◆ REQUEST: Using only the entries below, output the lines starting at the one containing "## inserting on multiple lines" and ending at the one containing "- **Operational Planning**: Test", exactly and inclusive of both, omitting the pictures.

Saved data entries
══════════

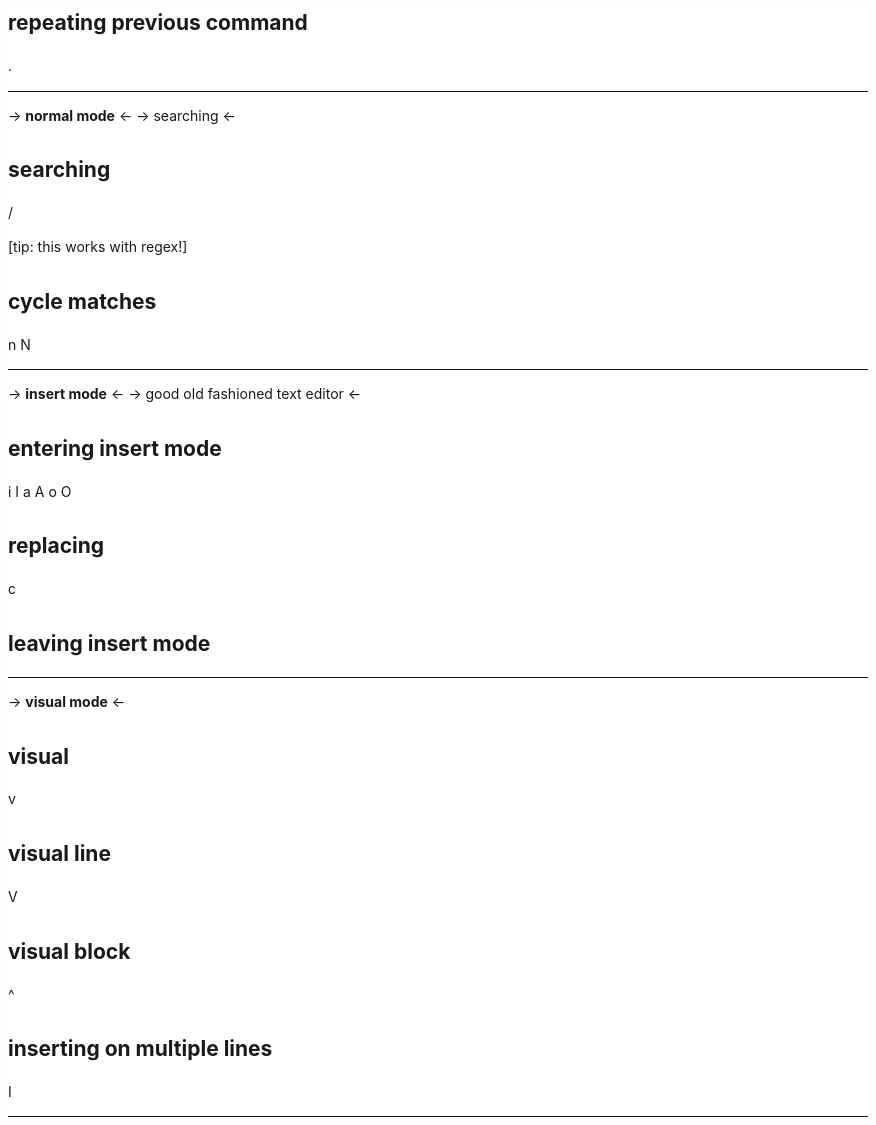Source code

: ## repeating previous command
.

-------------------------------------------------

-> **normal mode** <-
-> searching <-

## searching
/<search>  [tip: this works with regex!]

## cycle matches
n N

-------------------------------------------------

-> **insert mode** <-
-> good old fashioned text editor <-

## entering insert mode
i I a A o O

## replacing
c<motion>

## leaving insert mode
<esc>

-------------------------------------------------

-> **visual mode** <-

## visual
v

## visual line
V

## visual block
<C-v> 

^
## inserting on multiple lines
<C-v>I<esc>

-------------------------------------------------
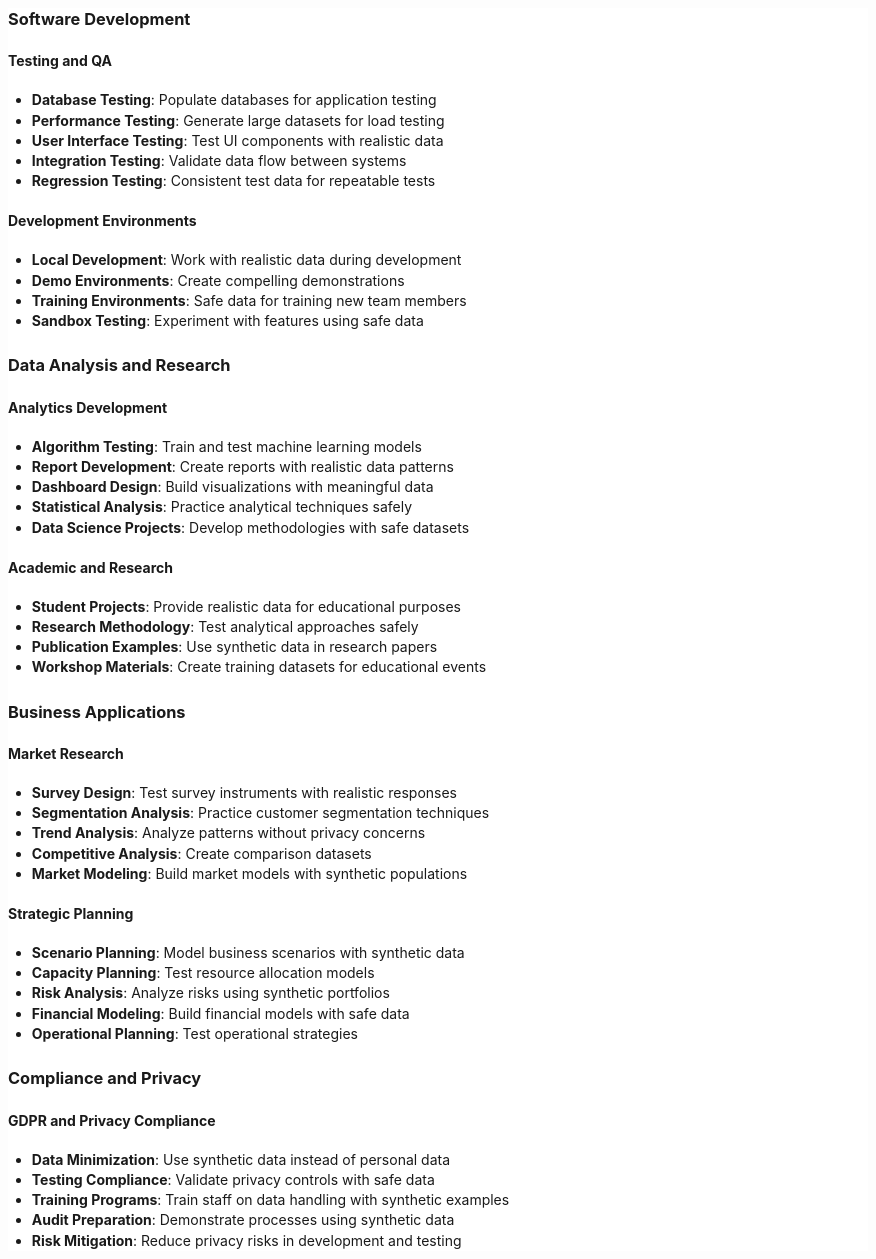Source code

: ### Software Development

#### Testing and QA
- **Database Testing**: Populate databases for application testing
- **Performance Testing**: Generate large datasets for load testing
- **User Interface Testing**: Test UI components with realistic data
- **Integration Testing**: Validate data flow between systems
- **Regression Testing**: Consistent test data for repeatable tests

#### Development Environments
- **Local Development**: Work with realistic data during development
- **Demo Environments**: Create compelling demonstrations
- **Training Environments**: Safe data for training new team members
- **Sandbox Testing**: Experiment with features using safe data

### Data Analysis and Research

#### Analytics Development
- **Algorithm Testing**: Train and test machine learning models
- **Report Development**: Create reports with realistic data patterns
- **Dashboard Design**: Build visualizations with meaningful data
- **Statistical Analysis**: Practice analytical techniques safely
- **Data Science Projects**: Develop methodologies with safe datasets

#### Academic and Research
- **Student Projects**: Provide realistic data for educational purposes
- **Research Methodology**: Test analytical approaches safely
- **Publication Examples**: Use synthetic data in research papers
- **Workshop Materials**: Create training datasets for educational events

### Business Applications

#### Market Research
- **Survey Design**: Test survey instruments with realistic responses
- **Segmentation Analysis**: Practice customer segmentation techniques
- **Trend Analysis**: Analyze patterns without privacy concerns
- **Competitive Analysis**: Create comparison datasets
- **Market Modeling**: Build market models with synthetic populations

#### Strategic Planning
- **Scenario Planning**: Model business scenarios with synthetic data
- **Capacity Planning**: Test resource allocation models
- **Risk Analysis**: Analyze risks using synthetic portfolios
- **Financial Modeling**: Build financial models with safe data
- **Operational Planning**: Test operational strategies

### Compliance and Privacy

#### GDPR and Privacy Compliance
- **Data Minimization**: Use synthetic data instead of personal data
- **Testing Compliance**: Validate privacy controls with safe data
- **Training Programs**: Train staff on data handling with synthetic examples
- **Audit Preparation**: Demonstrate processes using synthetic data
- **Risk Mitigation**: Reduce privacy risks in development and testing
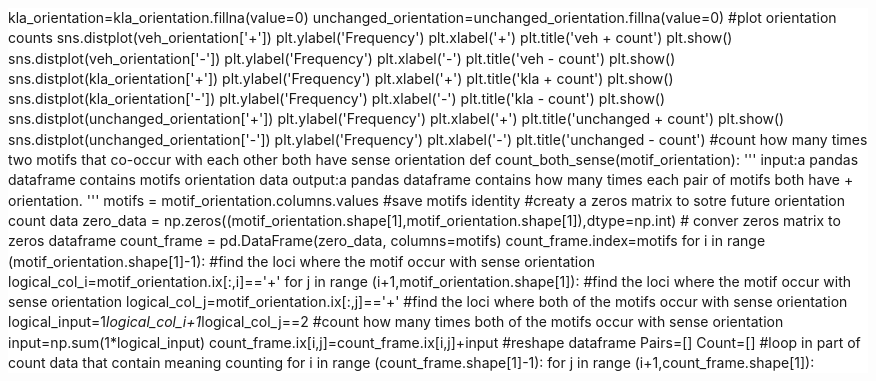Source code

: kla_orientation=kla_orientation.fillna(value=0)
unchanged_orientation=unchanged_orientation.fillna(value=0)
#plot orientation counts
sns.distplot(veh_orientation['+'])
plt.ylabel('Frequency')
plt.xlabel('+')
plt.title('veh + count') 
plt.show()
sns.distplot(veh_orientation['-'])
plt.ylabel('Frequency')
plt.xlabel('-')
plt.title('veh - count') 
plt.show()
sns.distplot(kla_orientation['+'])
plt.ylabel('Frequency')
plt.xlabel('+')
plt.title('kla + count') 
plt.show()
sns.distplot(kla_orientation['-'])
plt.ylabel('Frequency')
plt.xlabel('-')
plt.title('kla - count') 
plt.show()
sns.distplot(unchanged_orientation['+'])
plt.ylabel('Frequency')
plt.xlabel('+')
plt.title('unchanged + count') 
plt.show()
sns.distplot(unchanged_orientation['-'])
plt.ylabel('Frequency')
plt.xlabel('-')
plt.title('unchanged - count') 
#count how many times two motifs that co-occur with each other both have sense orientation 
def count_both_sense(motif_orientation):
    '''
    input:a pandas dataframe contains motifs orientation data
    output:a pandas dataframe contains how many times each pair of motifs both have 
            + orientation.
    '''
    motifs = motif_orientation.columns.values #save motifs identity 
    #creaty a zeros matrix to sotre future orientation count data
    zero_data = np.zeros((motif_orientation.shape[1],motif_orientation.shape[1]),dtype=np.int)
    # conver zeros matrix to zeros dataframe
    count_frame = pd.DataFrame(zero_data, columns=motifs)
    count_frame.index=motifs
    for i in range (motif_orientation.shape[1]-1):
        #find the loci where the motif occur with sense orientation
        logical_col_i=motif_orientation.ix[:,i]=='+' 
        for j in range (i+1,motif_orientation.shape[1]):
            #find the loci where the motif occur with sense orientation
            logical_col_j=motif_orientation.ix[:,j]=='+'
            #find the loci where both of the motifs occur with sense orientation
            logical_input=1*logical_col_i+1*logical_col_j==2
            #count how many times both of the motifs occur with sense orientation
            input=np.sum(1*logical_input)
            count_frame.ix[i,j]=count_frame.ix[i,j]+input
    #reshape dataframe
    Pairs=[]
    Count=[]
    #loop in part of count data that contain meaning counting
    for i in range (count_frame.shape[1]-1):
        for j in range (i+1,count_frame.shape[1]):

══════════

◆ WRITTEN SOLUTION:
## inserting on multiple lines
<C-v>I<esc>

-------------------------------------------------
Source code

: ### Software Development

#### Testing and QA
- **Database Testing**: Populate databases for application testing
- **Performance Testing**: Generate large datasets for load testing
- **User Interface Testing**: Test UI components with realistic data
- **Integration Testing**: Validate data flow between systems
- **Regression Testing**: Consistent test data for repeatable tests

#### Development Environments
- **Local Development**: Work with realistic data during development
- **Demo Environments**: Create compelling demonstrations
- **Training Environments**: Safe data for training new team members
- **Sandbox Testing**: Experiment with features using safe data

### Data Analysis and Research

#### Analytics Development
- **Algorithm Testing**: Train and test machine learning models
- **Report Development**: Create reports with realistic data patterns
- **Dashboard Design**: Build visualizations with meaningful data
- **Statistical Analysis**: Practice analytical techniques safely
- **Data Science Projects**: Develop methodologies with safe datasets

#### Academic and Research
- **Student Projects**: Provide realistic data for educational purposes
- **Research Methodology**: Test analytical approaches safely
- **Publication Examples**: Use synthetic data in research papers
- **Workshop Materials**: Create training datasets for educational events

### Business Applications

#### Market Research
- **Survey Design**: Test survey instruments with realistic responses
- **Segmentation Analysis**: Practice customer segmentation techniques
- **Trend Analysis**: Analyze patterns without privacy concerns
- **Competitive Analysis**: Create comparison datasets
- **Market Modeling**: Build market models with synthetic populations

#### Strategic Planning
- **Scenario Planning**: Model business scenarios with synthetic data
- **Capacity Planning**: Test resource allocation models
- **Risk Analysis**: Analyze risks using synthetic portfolios
- **Financial Modeling**: Build financial models with safe data
- **Operational Planning**: Test operational strategies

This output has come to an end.